I thought I’d get back to the accuracy question again, and go into a bit more detail on how we determine the overall accuracy of a phonetic search model based on the optimum trade-off between precision and recall. It all boils to understanding the DET chart, or Detection Error Tradeoff. Here’s what one of these looks like:
In most charts, “up and to the right” is the way you want to go. A DET is somewhat flipped from this paradigm, where “down and to the left” would represent a perfect world. But as we’ve discussed before, there’s no perfect world in search…it’s all about trade-offs. So let’s dive into the details on this chart so you can understand it better. First, what does this chart really show?
This chart shows the practical search results for five different search expressions in a typical Nexidia search. Each search expression is made up of a certain number of phonemes. The shortest expression (fewest phonemes) is shown at the top in the orange line, while the longest expression (most phonemes) is shown in pink at the bottom. The Y-axis measures the percent recall for the search, while the X-axis measures the level of precision for the search. (For a refresher on precision vs. recall, view my earlier post here.)
So what is this chart showing us? It is a dramatic and real interpretation that for any given search expression, you can maximize recall (most potential true positives) but only at the expense of precision (more false hits). The yellow line represents a search term with 8 phonemes, a typical two-to-three syllable word. Following this line all the way down to the right, you see that you can achieve almost 90 percent recall if you are willing to live with about 10 false alarms per hour of content. That’s not a bad trade-off in a compliance situation, especially when the review tool lets you quickly and easily listen to and disposition results.
As with most any type of search engine you use, the more relevant content you give it to search, the better your results. So in this case, the bottom pink line represents a search of 20 phonemes (a typical three or four word phrase) and shows that you can get over 95% recall with just one false alarm per hour, and almost 99% recall with only 10 false alarms per hour.
There are two key points that I will make again. First, because the underlying phonetic index has captured ALL the true spoken content in each recording, it offers the most accurate representation possible of what people have actually said in the file. But second, due to the many variables that make up the differences we experience in human speech (accents, background noise, etc.), reviewers can leverage this knowledge about precision vs. recall to craft a search strategy that gives them the level of search results that satisfy their goals.

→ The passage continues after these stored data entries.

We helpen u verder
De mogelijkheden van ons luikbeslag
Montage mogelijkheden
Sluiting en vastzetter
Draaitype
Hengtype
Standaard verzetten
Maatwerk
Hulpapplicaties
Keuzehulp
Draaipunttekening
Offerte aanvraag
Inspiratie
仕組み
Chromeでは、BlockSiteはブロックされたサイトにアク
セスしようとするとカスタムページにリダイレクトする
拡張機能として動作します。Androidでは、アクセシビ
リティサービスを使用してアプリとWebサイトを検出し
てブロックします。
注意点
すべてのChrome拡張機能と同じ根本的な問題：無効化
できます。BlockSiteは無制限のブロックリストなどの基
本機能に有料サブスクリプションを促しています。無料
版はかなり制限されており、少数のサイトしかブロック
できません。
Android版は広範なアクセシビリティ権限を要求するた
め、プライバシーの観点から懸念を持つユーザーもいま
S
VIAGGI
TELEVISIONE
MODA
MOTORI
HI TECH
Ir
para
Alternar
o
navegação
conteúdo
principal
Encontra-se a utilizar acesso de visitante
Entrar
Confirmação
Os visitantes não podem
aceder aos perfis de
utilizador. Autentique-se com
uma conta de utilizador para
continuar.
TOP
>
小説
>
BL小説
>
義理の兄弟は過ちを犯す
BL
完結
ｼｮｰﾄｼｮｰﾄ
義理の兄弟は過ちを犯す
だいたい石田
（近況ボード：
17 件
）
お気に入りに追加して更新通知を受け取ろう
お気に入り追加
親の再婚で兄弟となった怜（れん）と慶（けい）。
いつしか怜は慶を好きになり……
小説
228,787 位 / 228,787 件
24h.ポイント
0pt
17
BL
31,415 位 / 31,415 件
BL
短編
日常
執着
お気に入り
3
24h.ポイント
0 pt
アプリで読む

I often find myself promoting the fact that Nexidia supports more than 35 languages world wide, including different “language packs” for both American and British English. People wonder why we bother with this; aren’t they essentially the same language? And since Nexidia is capturing the phonemes why can’t we just have a standard English language pack and be done with it?
Well, Yanks and Brits can certainly understand each other (for the most part) on each side of The Pond. But that’s because the human brain has an amazing ability to adapt and recognize patterns and nuances and put things into context on the fly. So when an American says “aluminum” but a Brit says “aluminium” most people realize right away they mean the same thing. But these two words do sound different, especially when you factor in the vastly different accents and dialects across the UK. So the reason we have two different language packs for essentially the same language goes back to this: we need to accurately capture the sounds made by speakers of each language, and we need to support the search and retrieval of those sounds using the common text expressions that represent those words and phrases.
Here’s a classic illustration. Let’s ponder the word “advertisement”. It’s spelled the same in both the US and the UK (and Canada…let’s not forget our northern neighbors). But it’s pronounced quite differently.
In the US, it’s ad-ver-TISE-ment.
In the UK, it’s ad-VER-tiz-ment.
So in order to provide the most accurate search possible, the Nexidia engine first captures the spoken sounds (phonemes) that are used to represent this word in a recording. Then, when the user enters the text expression to search, we convert this text back into the appropriate sounds that are representative for the accents and dialects for a particular language and find all the matches. In the North American English language pack, we know to look for ad-ver-TISE-ment, while in the UK English language pack we look for ad-VER-tiz-ment.
I haven’t even touched on the fact that we have yet another English language pack for our Aussie mates (or should I say “Ozzie mites”?). I suspect that Down Under, the word for advertisement is “Fosters,” beer being the most popular consumer product. (And yes, I know that Fosters isn’t actually popular in-country…but if I said “Four X” or “Tooheys” the rest of the world wouldn’t get my joke.)
This was obviously just one example of the literally hundreds of thousands of permutations and differences that exist even between what are essentially the same language. But it helps you better understand the work Nexidia has put in to make sure that this is all transparent to the end user. With that, I’m off to pop open a bottle of Bud, put some prawns on the barbie and settle in to watch some soccer…I mean, football!